Through her lifelong experience with the beautiful game, Diana has developed a relationship-focused philosophy; “I’ve had all types of coaches. Young, old, all different genders, all different ideas of what works best. The most important to me were the ones that took the time to connect with me as a person, not just a player.” Being more than a coach takes a lot of different forms for Diana. This can mean making efforts to show up for players at other extra-curricular events, making sure they get to class on time or even the simple act of asking how school or home life is going. Investing in her athletes can also mean investing in the community: “We try to make the community not just players, by bringing parents into it, bringing friends, bringing siblings, and so on.” Creating a strong community and relationships that extend past the field is a key to building and nurturing trust. On the field, Diana invests in her athletes by cultivating a space free of distraction.  

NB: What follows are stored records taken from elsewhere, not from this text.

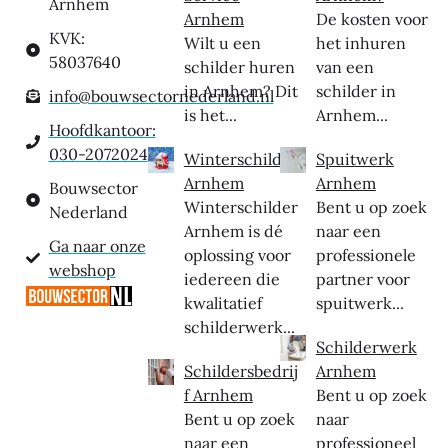
Arnhem
Arnhem
De kosten voor
KVK:
Wilt u een
het inhuren
58037640
schilder huren
van een
in Arnhem? Dit
schilder in
info@bouwsectornederland.nl
is het...
Arnhem...
Hoofdkantoor:
030-2072024
Winterschilder
Spuitwerk
Arnhem
Arnhem
Bouwsector
Winterschilder
Bent u op zoek
Nederland
Arnhem is dé
naar een
Ga naar onze
oplossing voor
professionele
webshop
iedereen die
partner voor
kwalitatief
spuitwerk...
schilderwerk...
Schilderwerk
Schildersbedrij
Arnhem
f Arnhem
Bent u op zoek
Bent u op zoek
naar
naar een
professioneel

As a mental health therapist, Diana infuses psychological strategies into the game as means of creating a more enjoyable and productive experience for her athletes. The coach asks that when her athletes step on the field, they put all the outside stressors aside. For the duration of practice, Diana requests that players don’t check the time or look at text messages. She tells them, “Let your mind be here, be creative, and have a moment to relax.” Diana was introduced to this style of mindfulness in college. “I think at first I thought what kind of woowy stuff.” Now, with the strange circumstances of COVID-19, Diana feels making a space where people can be themselves is more important than ever before. 

For many of us, the pandemic challenged our mental health, and Diana sees that there are more important things other than soccer, but also that she can use soccer as a tool to address them. “Soccer is great and amazing, but what really matters is that [my players are] good all around,” says Diana. The coach and mentor aims to teach life lessons and facilitate meaningful discussions beyond the sport of soccer. Even the seemingly small things can have a great impact. By doing introductions with names and pronouns or committing large chunks of practice to team building, Diana hopes to model the importance of inclusion and friendship. “Life is too short to leave people out,” says Diana. Another way Diana is able to help facilitate growth is simply by talking and mediating discussions: “One of the biggest things, too, is teaching women that they can do anything men can do and more… and having conversations with them and how that looks.” 

To Diana, growth in athletics is crucial, but if her players can walk away with a better sense of their identity and values, that means a lot more. Diana is driven to give all her players every potential resource to support and help them in the process on and off the field.  “I think they do a lot of work in being the best version of themselves, our job is just to make them commit to that work.”